(Pictured: Ady Das, Vice President of Product Market, Motus)
By Mark Boada, Executive Editor
Think you have to compromise on safety when you’re a reimbursement fleet? Not if you’re a customer of Motus, the Boston-based giant in vehicle management and reimbursement.
Over the past 10 to 15 years, fleets have been discovering that fleet safety is the last great frontier for reducing fleet expenses. Since then, industry suppliers of fleet management services have been competing with one another to broaden and deepen their array of offerings that prevent accidents, protect drivers and the public, and reduce the associated costs of collisions.
The aim for fleet management companies has been to become a one-stop shop for all fleet services by bundling driver safety services with all of their other offerings, and a number of FMCs have come a long way to fulfilling that role. By contrast, reimbursement fleet service companies have lagged behind that trend. Now Motus is not only meeting the challenge, but it in some respects is surpassing some FMCs in the bundled safety race.
Driver Assessments, Enhanced MVR Reporting
Over the past two and half years, Motus has rolled out significant upgrades in two key fleet safety dimensions: motor vehicle record (MVR) reports and its approach to online safety lessons.

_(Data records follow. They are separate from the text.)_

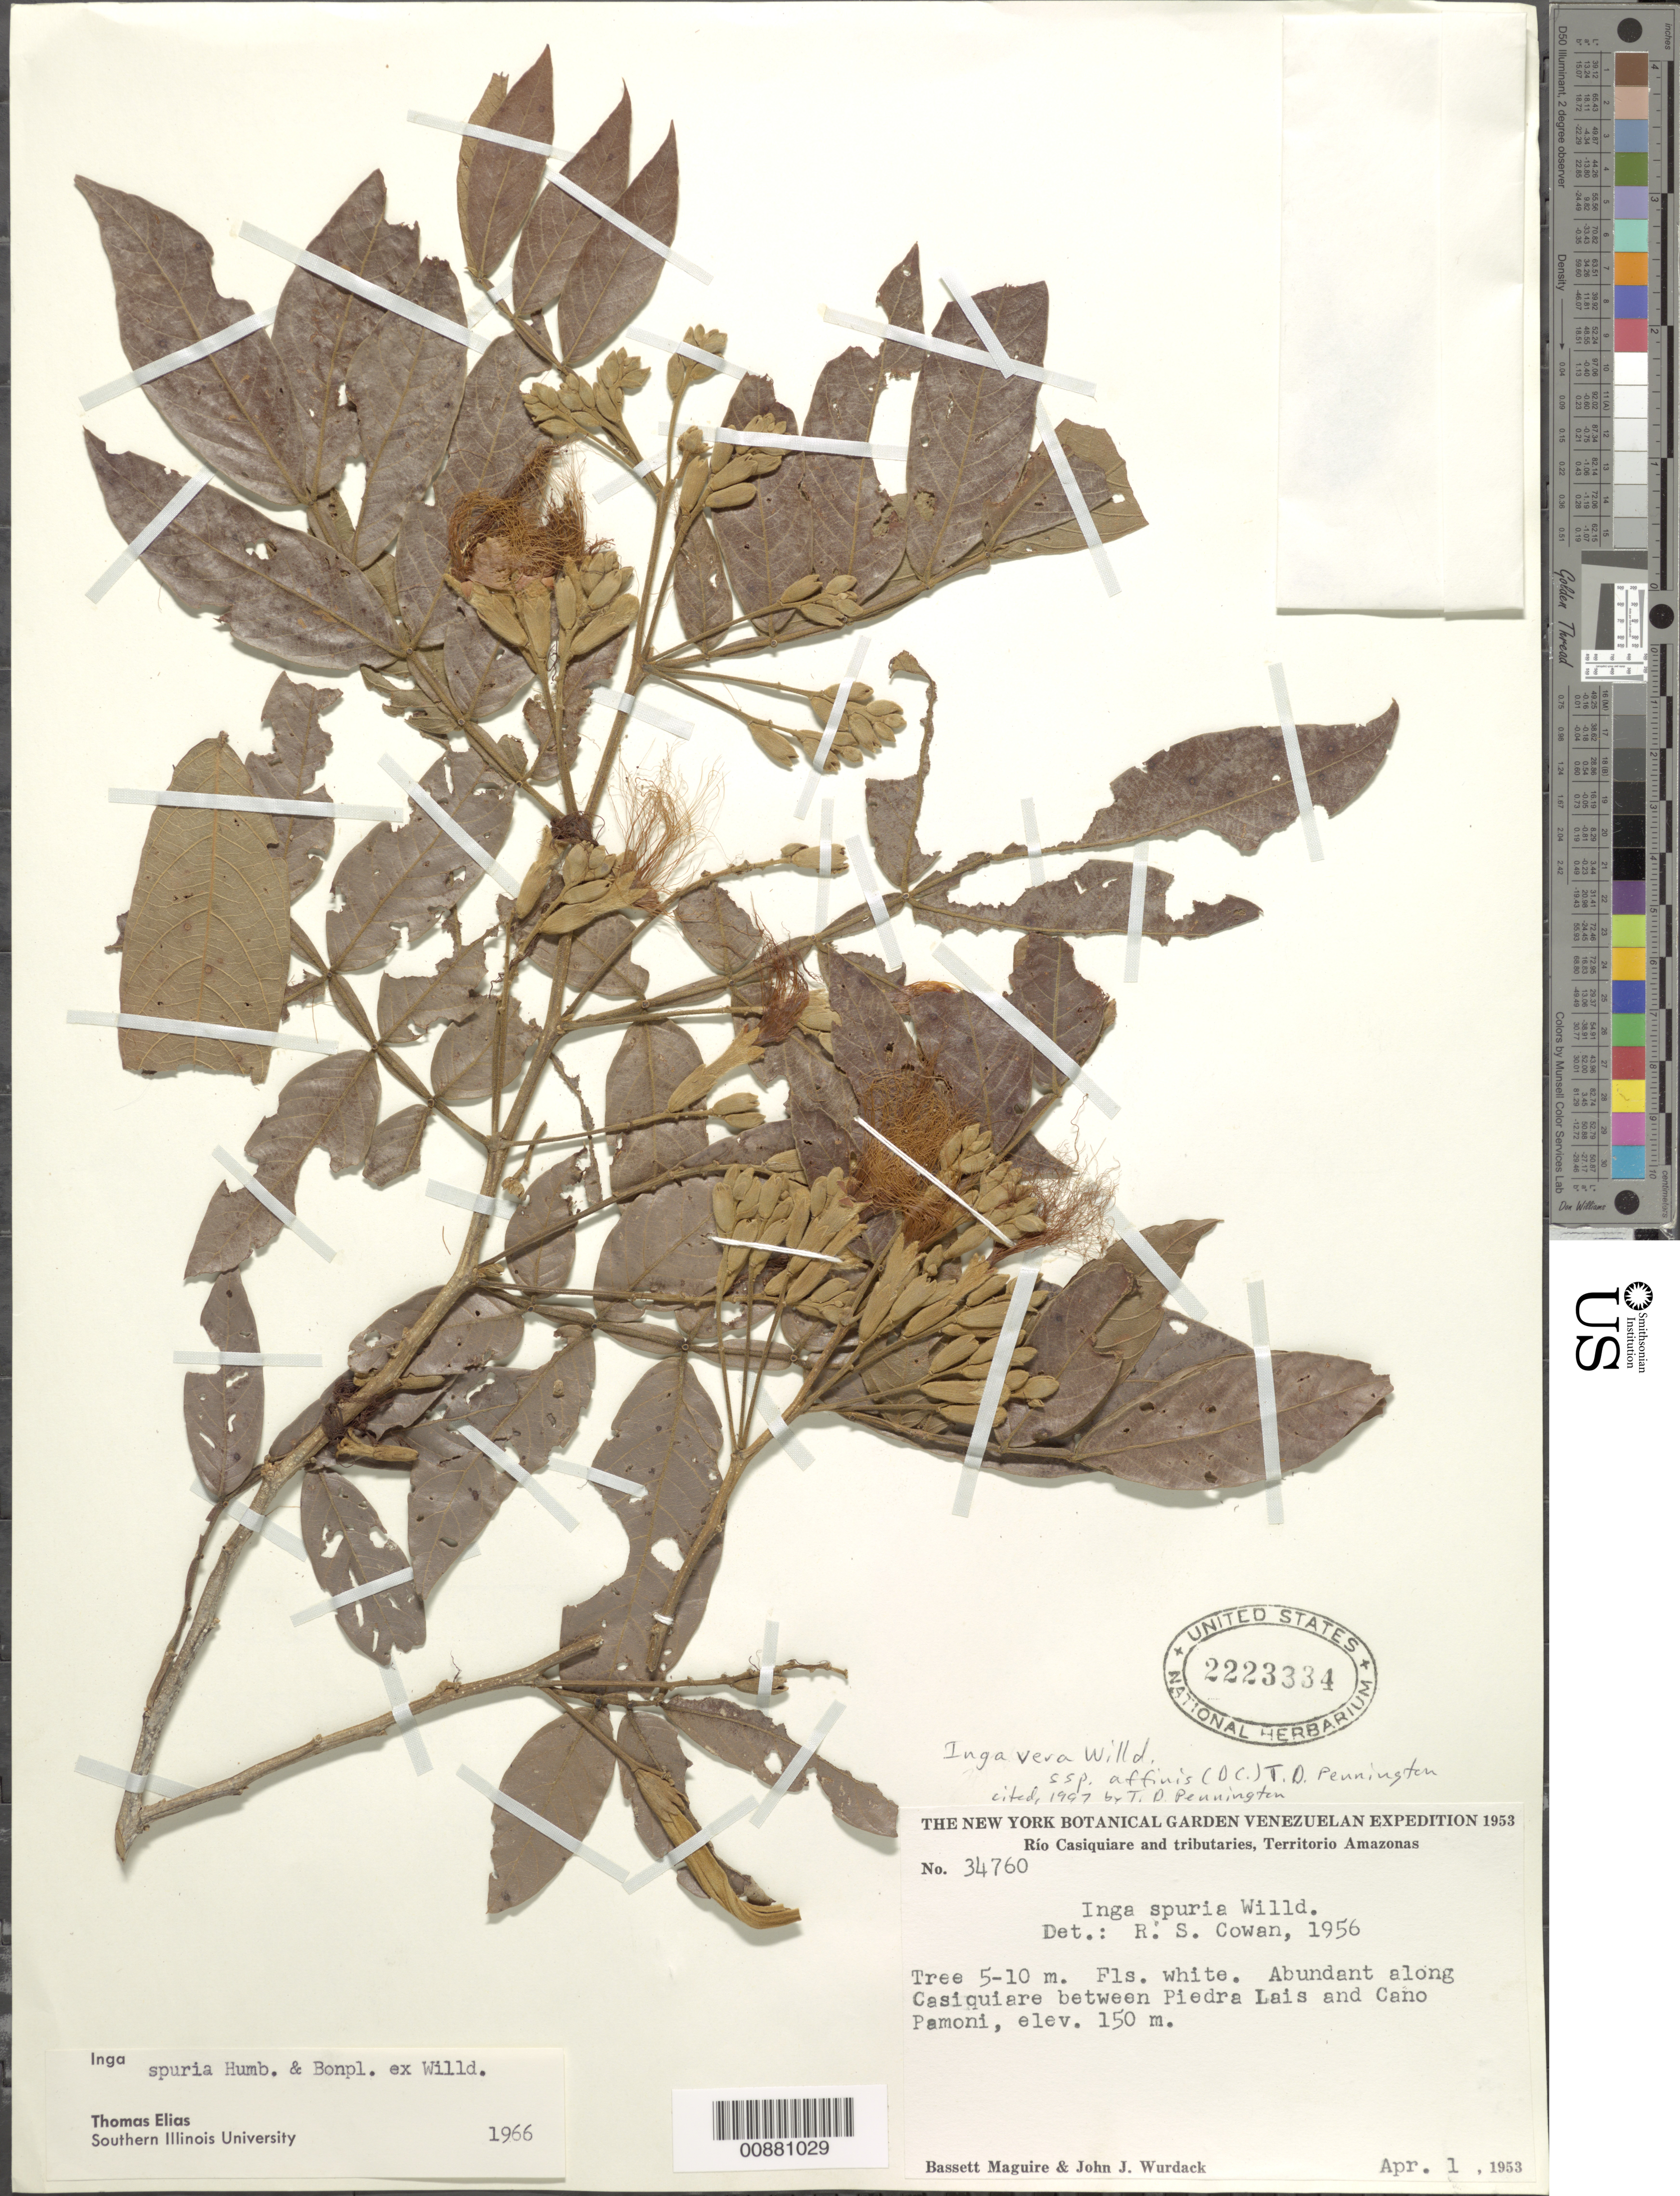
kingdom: Plantae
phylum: Tracheophyta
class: Magnoliopsida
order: Fabales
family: Fabaceae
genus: Inga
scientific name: Inga vera subsp. affinis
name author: (DC.) T.D. Penn.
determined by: Pennington, T. D., (K)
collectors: B. Maguire & J. J. Wurdack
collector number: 34760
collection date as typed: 1-Apr-53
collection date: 1953-04-01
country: Venezuela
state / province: Amazonas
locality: Río Casiquiare, between Piedra Laís and Caño Pamoni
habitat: Along river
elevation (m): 150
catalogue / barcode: US 2223334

The Motus approach to safety starts with a driver assessment test, a 10- to 15-minute online training module followed by a multiple-choice exam that reveals attitudes that correlate to how likely it is a driver will exhibit risky on-road behavior. Its second component are color-coded reports that sort drivers into one of three risk levels (low, medium and high) based on scores derived from their most recent motor vehicle reports.
Fleet administrators access driver scores through the Motus digital portal. The MVR report screen shows complete data on every violation, including the kind, date of issuance, whether the driver was convicted and, if so, on what date, the points the driver has accumulated, as well as the status of the license (active, suspended, withdraw). Since different jurisdictions often assign different point values for the same offense, Motus has normalized driver scores by assessing a point value for infractions.
On the Motus system, drivers with zero to two points are rated low risk, those with three to 14 points medium risk, and those with 15 or more high risk. On the administrator screen, low scores are highlighted in green, medium in yellow and high in red. The screen is sortable by color and point score so high-risk drivers are easily identified.
Motus has added two more MVR-related enhancements: drivers’ license status and custom data ranges. Now, fleet administrators can filter the license column to see if anyone’s license is “suspended” or “valid”. Fleets can also limit the number of look-back years of violation history Motus reports – some states routinely report up to 10 years of history, well beyond the number that fleets want to use to score a driver.
Unique safety lesson curriculum system
To improve driver behavior, Motus has created a 12-month curriculum of online driver safety lessons, which all fleet drivers are required to pass, covering every major category of safety practice, from speeding and distracted driving to backing up. What’s unique to Motus is how it delivers those lessons.
First, every driver’s lesson sequence is tailored to his or her strengths and weaknesses, based on their initial assessment. The Motus learning system automatically assigns lessons first on those subjects where a driver is weakest, in order to address the most urgent risks in the timeliest manner. No matter how high or low a driver’s risk level is, all drivers take a monthly lesson on all 12 topics every year, year after year.
To avoid monotony when lessons are repeated, Motus also changes lesson content every year. The company has created 40 different questions on each topic, but includes only 10 per lesson, so the content is different each time a driver takes a lesson on a given topic. In addition, Motus continually updates the questions to reflect any new developments in the field.
Ady Das and Nimit Patel are, respectively, vice president and director of product management at Motus. As much as Motus has upped its safety game, they say that more enhancements and new offerings are on the drawing board. For example, Das says that in 2019, Motus expects to introduce a driver violation alert feature and to roll out continuous MVR monitoring, which will provide monthly updates as states provide new driver data. Further down the road, Motus is also considering integrating telematics event data into its driver scoring system, Patel said.
“The reimbursement side of fleet has been playing catch up with the leaders in safety services,” Das noted, “but in many cases what our competitors offer is archaic compared to what Motus is offering. Our goal has been and remains to provide information to our customers and their drivers in the easiest and most useful ways, and we believe that’s what we’re doing.”